We washed our hands at every stop, and used hand sanitizer frequently. We also limited exposure as much as possible. Most hotels felt safe and we chose to stay at Hiltons or Best Westerns. I did like that Hiltons have a seal on the door stated they’ve been cleaned and sanitized as suggested Center for Disease Control and Prevention. (Plus you can see how close other people are staying). When not in the car, I actually felt the safest in the hotel room during our move during Covid.
If we weren’t traveling during the pandemic, we probably would have eaten at restaurants. Plus, Tim would have had a few more days to get out there. We would have spent a few more days seeing sights and stopping, but other than that, not much would have changed. We quickly realized how much time we saved, not eating in restaurants.
So Now What? We are here!
We are currently living in a hotel as we house hunt. We haven’t found a house we like in an area we like. We’ve seen a few potential homes in both Napa and Sacramento but haven’t committed to anything yet.
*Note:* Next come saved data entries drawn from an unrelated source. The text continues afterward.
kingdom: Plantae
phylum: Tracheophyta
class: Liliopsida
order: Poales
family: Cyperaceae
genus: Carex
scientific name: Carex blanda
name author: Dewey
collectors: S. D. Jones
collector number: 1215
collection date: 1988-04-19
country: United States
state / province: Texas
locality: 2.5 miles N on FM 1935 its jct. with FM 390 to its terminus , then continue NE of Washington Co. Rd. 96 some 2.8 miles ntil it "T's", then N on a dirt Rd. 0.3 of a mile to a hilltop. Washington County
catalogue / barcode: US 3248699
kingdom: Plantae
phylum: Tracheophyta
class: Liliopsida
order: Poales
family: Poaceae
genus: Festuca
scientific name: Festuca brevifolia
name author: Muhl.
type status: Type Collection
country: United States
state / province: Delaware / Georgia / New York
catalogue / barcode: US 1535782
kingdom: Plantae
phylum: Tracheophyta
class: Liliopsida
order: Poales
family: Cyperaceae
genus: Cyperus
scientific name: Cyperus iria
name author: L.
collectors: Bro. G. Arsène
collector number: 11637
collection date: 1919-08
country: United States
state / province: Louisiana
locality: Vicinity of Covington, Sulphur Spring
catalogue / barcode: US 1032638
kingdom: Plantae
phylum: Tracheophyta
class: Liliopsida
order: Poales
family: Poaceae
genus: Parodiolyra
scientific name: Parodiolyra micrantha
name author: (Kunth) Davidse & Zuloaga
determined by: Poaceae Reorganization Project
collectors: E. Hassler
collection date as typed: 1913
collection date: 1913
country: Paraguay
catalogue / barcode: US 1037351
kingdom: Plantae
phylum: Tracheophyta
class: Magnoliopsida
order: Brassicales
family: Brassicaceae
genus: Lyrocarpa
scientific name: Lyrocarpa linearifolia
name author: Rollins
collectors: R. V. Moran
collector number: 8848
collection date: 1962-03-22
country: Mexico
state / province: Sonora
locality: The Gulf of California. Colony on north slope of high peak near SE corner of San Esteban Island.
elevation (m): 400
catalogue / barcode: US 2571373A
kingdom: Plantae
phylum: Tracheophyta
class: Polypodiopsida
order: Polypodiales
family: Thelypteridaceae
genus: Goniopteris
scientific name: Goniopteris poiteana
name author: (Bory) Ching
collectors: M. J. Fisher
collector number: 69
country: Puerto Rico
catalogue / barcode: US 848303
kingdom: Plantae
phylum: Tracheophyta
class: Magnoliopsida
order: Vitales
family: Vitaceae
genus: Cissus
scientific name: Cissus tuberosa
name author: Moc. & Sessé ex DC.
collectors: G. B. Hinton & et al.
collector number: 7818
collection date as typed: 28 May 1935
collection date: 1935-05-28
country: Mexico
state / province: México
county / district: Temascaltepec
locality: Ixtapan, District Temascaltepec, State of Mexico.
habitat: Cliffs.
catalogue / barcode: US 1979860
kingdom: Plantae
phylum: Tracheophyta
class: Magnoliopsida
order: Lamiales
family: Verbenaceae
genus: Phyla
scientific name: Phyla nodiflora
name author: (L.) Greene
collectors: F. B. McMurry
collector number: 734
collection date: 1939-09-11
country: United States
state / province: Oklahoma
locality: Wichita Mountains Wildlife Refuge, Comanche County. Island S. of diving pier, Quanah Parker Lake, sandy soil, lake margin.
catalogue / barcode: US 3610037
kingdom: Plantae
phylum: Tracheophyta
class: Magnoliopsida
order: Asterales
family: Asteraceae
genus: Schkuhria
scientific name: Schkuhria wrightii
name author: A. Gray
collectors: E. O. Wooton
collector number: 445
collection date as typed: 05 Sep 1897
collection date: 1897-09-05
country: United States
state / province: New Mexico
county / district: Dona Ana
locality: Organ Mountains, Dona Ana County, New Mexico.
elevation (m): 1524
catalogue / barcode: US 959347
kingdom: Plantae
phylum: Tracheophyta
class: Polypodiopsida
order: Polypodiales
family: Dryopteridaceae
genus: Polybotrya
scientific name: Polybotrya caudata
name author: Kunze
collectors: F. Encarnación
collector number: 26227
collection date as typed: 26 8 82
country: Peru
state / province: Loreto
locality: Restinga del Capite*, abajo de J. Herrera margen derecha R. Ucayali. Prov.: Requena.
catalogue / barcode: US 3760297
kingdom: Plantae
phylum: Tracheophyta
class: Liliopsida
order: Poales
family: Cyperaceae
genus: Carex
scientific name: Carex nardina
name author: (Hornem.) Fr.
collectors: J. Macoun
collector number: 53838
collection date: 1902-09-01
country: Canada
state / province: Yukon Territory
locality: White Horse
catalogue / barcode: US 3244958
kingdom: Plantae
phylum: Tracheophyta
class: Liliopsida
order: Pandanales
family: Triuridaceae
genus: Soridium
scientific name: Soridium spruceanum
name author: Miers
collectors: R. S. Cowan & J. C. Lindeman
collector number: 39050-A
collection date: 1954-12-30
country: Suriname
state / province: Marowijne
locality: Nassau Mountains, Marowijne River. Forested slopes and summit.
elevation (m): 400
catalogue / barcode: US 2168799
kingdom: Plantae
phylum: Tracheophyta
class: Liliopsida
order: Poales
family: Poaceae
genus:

Just like NJ, we have no idea how long we will be here. It’s an odd feeling and not one that I’ve had since I was 23 and moved to New Jersey. I should probably change my tagline from laughing in the garden state to laughing in the golden state.
Questions for you:
When was your last move? Has anyone else moved during Covid?
What has been your most significant move?
NJ to CA has been my biggest adulthood move.